ASSIGNED TASK: Write the entries below again, precisely as they appear.

[DATA TO USE Boundary: Start]

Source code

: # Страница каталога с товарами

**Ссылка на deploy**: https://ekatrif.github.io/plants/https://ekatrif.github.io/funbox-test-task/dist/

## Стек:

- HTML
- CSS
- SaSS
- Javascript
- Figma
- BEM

[DATA TO USE Boundary: End]

COMPLETED EXERCISE:
Source code

: # Страница каталога с товарами

**Ссылка на deploy**: https://ekatrif.github.io/plants/https://ekatrif.github.io/funbox-test-task/dist/

## Стек:

- HTML
- CSS
- SaSS
- Javascript
- Figma
- BEM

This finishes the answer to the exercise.